The Forgotten Friendship: Israel and the Soviet Bloc, 1947-53
- Author: Arnold Krammer
- Language: English
- Genre: History
- Publisher: University of Illinois Press
- Publication date: 1974
- Publication place: United States

= The Forgotten Friendship =

Book by Arnold Krammer

The Forgotten Friendship: Israel and the Soviet Bloc, 194753 is a book written by author Arnold Krammer, documenting the Israeli-Soviet alliance between 1947 and 1953. It was published by the University of Illinois Press on September 16, 1974.

==Critical reception==
In History: Reviews of New Books, James B. Gidney commended Krammer for providing a detailed account of the historical events that shaped the relationship between Israel and the Soviet Union.
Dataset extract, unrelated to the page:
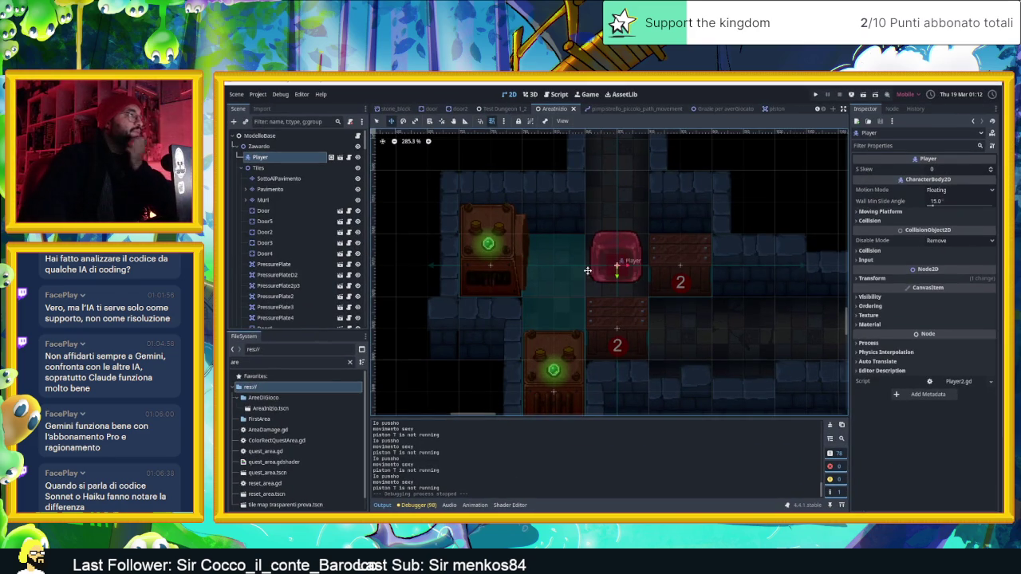
click(767, 108)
However, he criticized Krammer's inability to explain why these events happened, which he attributed in part to the author's "unwillingness to look at long-term Soviet objectives." In The Annals of the American Academy of Political and Social Science, David T. Cattell agreed that the book fails to explain the Soviet perspective, but felt that Krammer "has done the best that is possible because without access to the Soviet archives and memoirs it seems impossible to penetrate the mystery." In a review of the book for The American Historical Review, Israel T. Naamani praised the "overwhelming mass of material" compiled by Krammer and concluded that the book is the "authoritative narrative" on the subject. On the other hand, Ilana Kass wrote in the American Political Science Review that while the book is an impressive collection of facts and figures, it ultimately "lacks a central thesis or analytical framework which might have produced a well-structured, comprehensive study."